Physiologen haben wünschenswerte Effekte von Nikotin bei Schizophrenie entdeckt. „Es kompensiert eine genetisch bedingte Beeinträchtigung“, heißt es in der Studie. Die Ergebnisse basieren bisher auf Untersuchungen an Mäusen.
Schon lange wissen Neurologen, dass es bei Menschen mit Schizophrenie zur Hypofrontalität kommt. Das heißt, ihr Frontallappen als Sitz des Arbeitsgedächtnisses lässt sich nicht ausreichend aktivieren. Das Phänomen erklärt, warum Patienten teilweise Probleme haben, eine Aufgabenstellung mit gezielter Planung zu lösen. Defizite bei der Aufmerksamkeit, bei der Erinnerung an Dinge, bei Entscheidungen und beim Verstehen verbaler Erklärungen kommen mit hinzu.

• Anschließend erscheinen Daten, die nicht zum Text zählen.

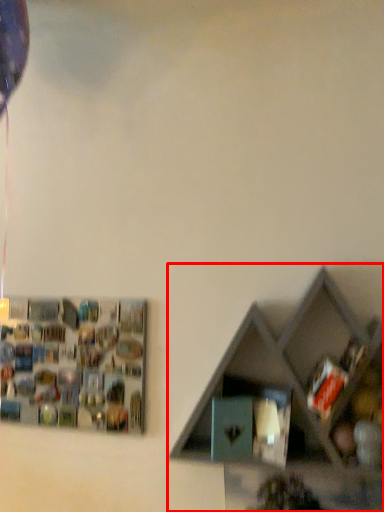
Question: From the image's perspective, where is shelf (annotated by the red box) located in relation to shelf in the image?

Choices:
 (A) above
 (B) below

Answer: (A)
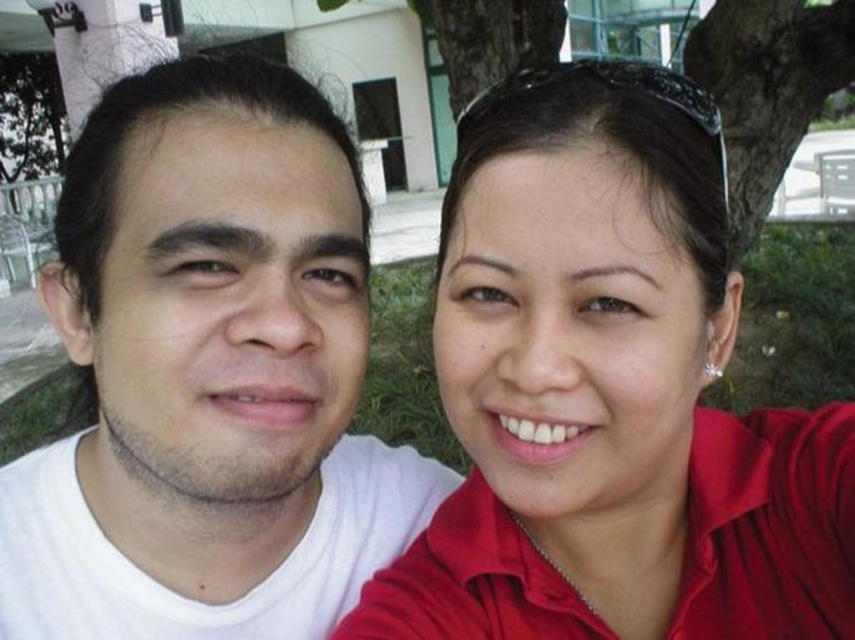
Is matte red shirt at right taller than white matte shirt at left?

Incorrect, matte red shirt at right's height is not larger of white matte shirt at left's.

Can you confirm if matte red shirt at right is wider than white matte shirt at left?

In fact, matte red shirt at right might be narrower than white matte shirt at left.

Does point (693, 188) come behind point (367, 472)?

No, it is in front of (367, 472).

Find the location of `matte red shirt at right`. matte red shirt at right is located at coordinates (609, 392).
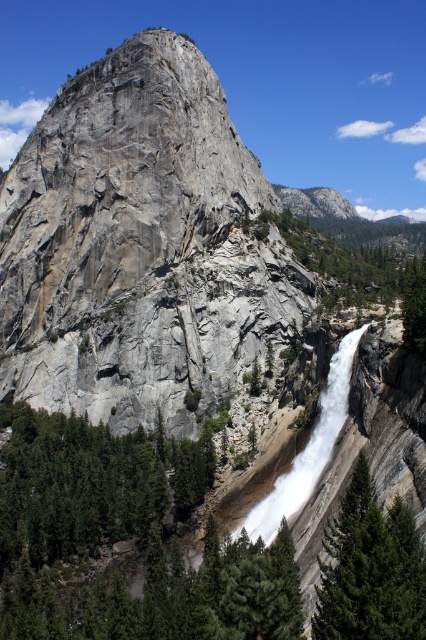
Is green matte tree at lower left shorter than white frothy water at center?

Yes.

Looking at this image, is green matte tree at lower left wider than white frothy water at center?

Correct, the width of green matte tree at lower left exceeds that of white frothy water at center.

Does point (143, 483) come behind point (333, 406)?

Yes, it is behind point (333, 406).

Find the location of a particular element. This screenshot has height=640, width=426. green matte tree at lower left is located at coordinates (89, 483).

Does green textured tree at lower right have a smaller size compared to white frothy water at center?

Yes, green textured tree at lower right is smaller than white frothy water at center.

Between green textured tree at lower right and white frothy water at center, which one appears on the left side from the viewer's perspective?

Positioned to the left is green textured tree at lower right.

Which is in front, point (414, 589) or point (267, 545)?

Point (414, 589) is more forward.

Where is `green textured tree at lower right`? green textured tree at lower right is located at coordinates (371, 570).

Between green matte tree at lower left and green leafy tree at right, which one appears on the left side from the viewer's perspective?

green matte tree at lower left is more to the left.

Who is taller, green matte tree at lower left or green leafy tree at right?

With more height is green leafy tree at right.

This screenshot has height=640, width=426. Find the location of `green matte tree at lower left`. green matte tree at lower left is located at coordinates (89, 483).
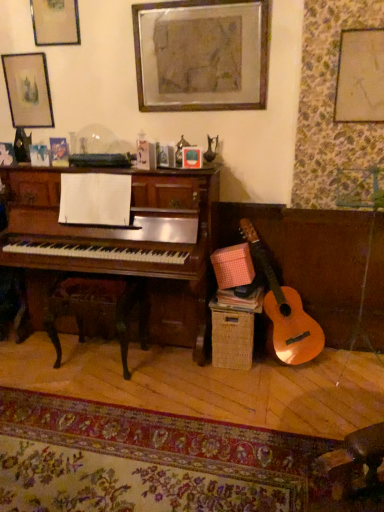
This screenshot has width=384, height=512. What are the coordinates of `matte glass picture frame at upper center, arranged as the third picture frame when viewed from the right` in the screenshot? It's located at coord(192,157).

The height and width of the screenshot is (512, 384). Find the location of `matte gold picture frame at upper right, the fifth picture frame when ordered from left to right`. matte gold picture frame at upper right, the fifth picture frame when ordered from left to right is located at coordinates (360, 76).

This screenshot has width=384, height=512. Describe the element at coordinates (360, 76) in the screenshot. I see `matte gold picture frame at upper right, the fifth picture frame when ordered from left to right` at that location.

Find the location of a particular element. matte black picture frame at upper left, which appears as the 5th picture frame when viewed from the right is located at coordinates (28, 90).

How much distance is there between matte gold picture frame at upper left, the 4th picture frame when ordered from right to left, and matte gold picture frame at upper right, which is counted as the first picture frame, starting from the right?

matte gold picture frame at upper left, the 4th picture frame when ordered from right to left, is 5.78 feet from matte gold picture frame at upper right, which is counted as the first picture frame, starting from the right.

Consider the image. Is matte gold picture frame at upper left, positioned as the 2th picture frame in left-to-right order, wider than matte gold picture frame at upper right, which is counted as the first picture frame, starting from the right?

No.

Is matte gold picture frame at upper left, the 4th picture frame when ordered from right to left, oriented towards matte gold picture frame at upper right, the fifth picture frame when ordered from left to right?

No, matte gold picture frame at upper left, the 4th picture frame when ordered from right to left, is not facing towards matte gold picture frame at upper right, the fifth picture frame when ordered from left to right.

Would you say matte gold picture frame at upper left, positioned as the 2th picture frame in left-to-right order, is inside or outside matte gold picture frame at upper right, the fifth picture frame when ordered from left to right?

matte gold picture frame at upper left, positioned as the 2th picture frame in left-to-right order, is not inside matte gold picture frame at upper right, the fifth picture frame when ordered from left to right, it's outside.

Are matte glass picture frame at upper center, which appears as the 3th picture frame when viewed from the left, and matte black picture frame at upper left, positioned as the 1th picture frame in left-to-right order, beside each other?

No, matte glass picture frame at upper center, which appears as the 3th picture frame when viewed from the left, is not with matte black picture frame at upper left, positioned as the 1th picture frame in left-to-right order.

In the scene shown: From a real-world perspective, between matte glass picture frame at upper center, arranged as the third picture frame when viewed from the right, and matte black picture frame at upper left, which appears as the 5th picture frame when viewed from the right, who is vertically lower?

matte glass picture frame at upper center, arranged as the third picture frame when viewed from the right.

In the image, is matte glass picture frame at upper center, which appears as the 3th picture frame when viewed from the left, positioned in front of or behind matte black picture frame at upper left, which appears as the 5th picture frame when viewed from the right?

Clearly, matte glass picture frame at upper center, which appears as the 3th picture frame when viewed from the left, is in front of matte black picture frame at upper left, which appears as the 5th picture frame when viewed from the right.

Between matte glass picture frame at upper center, which appears as the 3th picture frame when viewed from the left, and matte black picture frame at upper left, positioned as the 1th picture frame in left-to-right order, which one has less height?

matte glass picture frame at upper center, which appears as the 3th picture frame when viewed from the left.

Between matte glass picture frame at upper center, which appears as the 3th picture frame when viewed from the left, and matte gold picture frame at upper left, the 4th picture frame when ordered from right to left, which one has less height?

Standing shorter between the two is matte glass picture frame at upper center, which appears as the 3th picture frame when viewed from the left.

Which of these two, matte glass picture frame at upper center, arranged as the third picture frame when viewed from the right, or matte gold picture frame at upper left, positioned as the 2th picture frame in left-to-right order, is bigger?

matte gold picture frame at upper left, positioned as the 2th picture frame in left-to-right order.

From a real-world perspective, is matte glass picture frame at upper center, which appears as the 3th picture frame when viewed from the left, positioned under matte gold picture frame at upper left, the 4th picture frame when ordered from right to left, based on gravity?

Yes, from a real-world perspective, matte glass picture frame at upper center, which appears as the 3th picture frame when viewed from the left, is below matte gold picture frame at upper left, the 4th picture frame when ordered from right to left.

Can matte black picture frame at upper left, positioned as the 1th picture frame in left-to-right order, be found inside wooden picture frame at upper center, which appears as the fourth picture frame when viewed from the left?

Actually, matte black picture frame at upper left, positioned as the 1th picture frame in left-to-right order, is outside wooden picture frame at upper center, which appears as the fourth picture frame when viewed from the left.

Is point (236, 28) in front of point (39, 79)?

Yes, it is.

Find the location of `the 3rd picture frame behind the wooden picture frame at upper center, which appears as the fourth picture frame when viewed from the left`. the 3rd picture frame behind the wooden picture frame at upper center, which appears as the fourth picture frame when viewed from the left is located at coordinates (28, 90).

How distant is wooden picture frame at upper center, which appears as the fourth picture frame when viewed from the left, from matte glass picture frame at upper center, which appears as the 3th picture frame when viewed from the left?

wooden picture frame at upper center, which appears as the fourth picture frame when viewed from the left, is 23.47 inches away from matte glass picture frame at upper center, which appears as the 3th picture frame when viewed from the left.

From the image's perspective, is wooden picture frame at upper center, marked as the 2th picture frame in a right-to-left arrangement, over matte glass picture frame at upper center, arranged as the third picture frame when viewed from the right?

Correct, wooden picture frame at upper center, marked as the 2th picture frame in a right-to-left arrangement, appears higher than matte glass picture frame at upper center, arranged as the third picture frame when viewed from the right, in the image.

Does wooden picture frame at upper center, which appears as the fourth picture frame when viewed from the left, have a larger size compared to matte glass picture frame at upper center, which appears as the 3th picture frame when viewed from the left?

Yes, wooden picture frame at upper center, which appears as the fourth picture frame when viewed from the left, is bigger than matte glass picture frame at upper center, which appears as the 3th picture frame when viewed from the left.

Is wooden picture frame at upper center, marked as the 2th picture frame in a right-to-left arrangement, at the right side of matte glass picture frame at upper center, arranged as the third picture frame when viewed from the right?

Yes.

Is matte black picture frame at upper left, positioned as the 1th picture frame in left-to-right order, looking in the opposite direction of wooden rocking chair at lower left?

No, matte black picture frame at upper left, positioned as the 1th picture frame in left-to-right order, is not facing away from wooden rocking chair at lower left.

From the image's perspective, is matte black picture frame at upper left, positioned as the 1th picture frame in left-to-right order, located beneath wooden rocking chair at lower left?

No, from the image's perspective, matte black picture frame at upper left, positioned as the 1th picture frame in left-to-right order, is not beneath wooden rocking chair at lower left.

Is matte black picture frame at upper left, which appears as the 5th picture frame when viewed from the right, to the left or to the right of wooden rocking chair at lower left in the image?

From the image, it's evident that matte black picture frame at upper left, which appears as the 5th picture frame when viewed from the right, is to the left of wooden rocking chair at lower left.

Which point is more forward, (36,67) or (50,311)?

The point (50,311) is in front.

How many degrees apart are the facing directions of wooden picture frame at upper center, which appears as the fourth picture frame when viewed from the left, and matte gold picture frame at upper right, which is counted as the first picture frame, starting from the right?

The angle between the facing direction of wooden picture frame at upper center, which appears as the fourth picture frame when viewed from the left, and the facing direction of matte gold picture frame at upper right, which is counted as the first picture frame, starting from the right, is 0.275 degrees.

Can you confirm if wooden picture frame at upper center, which appears as the fourth picture frame when viewed from the left, is wider than matte gold picture frame at upper right, which is counted as the first picture frame, starting from the right?

Yes.

Is wooden picture frame at upper center, marked as the 2th picture frame in a right-to-left arrangement, next to matte gold picture frame at upper right, the fifth picture frame when ordered from left to right, and touching it?

No, wooden picture frame at upper center, marked as the 2th picture frame in a right-to-left arrangement, is not in contact with matte gold picture frame at upper right, the fifth picture frame when ordered from left to right.

From a real-world perspective, which is physically above, wooden picture frame at upper center, which appears as the fourth picture frame when viewed from the left, or matte gold picture frame at upper right, the fifth picture frame when ordered from left to right?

Uwe Maskos vom Institut Pasteur, Neurobiologie Intégrative des Systèmes Cholinergiques aus Paris setzt mit seinen Experimenten genau hier an. „Mit unserer Studie liefern wir den Beweis, dass eine bestimmte genetische Variante zum Schizophrenie-Risiko mit beitragen kann“, sagt Jerry Stitzel, einer der Autoren. Sie untersuchten transgene Mäuse, die aufgrund einer Mutation als Modell für Hypofrontalität dienen. Ihre Nager tugen einen speziellen Einzelnukleotid-Polymorphismus (SNP) im CHRNA5-Gen. CHRNA5 codiert wiederum für einen Nikotinrezeptor. Neben bildgebenden Verfahren setzte das Team auf einen einfachen Verhaltenstest. Gesunde Mäuse reagieren fremden Tieren gegenüber mit Neugier. Hatten Nager die Genvariante, zogen sie sich lieber in einen leeren Bereich ihres Käfigs zurück. Erhielten Mäuse täglich Nikotin, nahm ihre Hirnaktivität innerhalb von zwei Tagen zu. Innerhalb einer Woche hatte es sich sogar normalisiert, was sich auch beim Verhaltenstest zeigte. „Im Grunde genommen kompensiert das Nikotin eine genetisch bedingte Beeinträchtigung“, sagt Stitzel. „Das hat niemand zuvor gezeigt.“
Ob ihre Studie tatsächlich erklärt, warum viele Menschen mit Schizophrenie qualmen, bleibt fraglich. Forscher spekulieren, Nikotin aus dem Tabakrauch könnte bei diesen Personen die Hirnaktivität erhöhen – quasi eine Behandlung in Eigenregie. Weil Hypofrontalität auch mit Sucht und anderen psychiatrischen Bedingungen assoziiert ist, könnte die Forschung Relevanz für neue Arzneimittel haben, hoffen die Forscher. Ein geeignetes Molekül müsste genauso funktionieren wie Nikotin, aber ohne dessen schädliche Wirkungen, sprich Abhängigkeit, Zellalterung oder eine erhöhte Herzfrequenz. Jetzt machen sich Labors an die Arbeit, um einen geeigneten Arzneistoff zu entwickeln.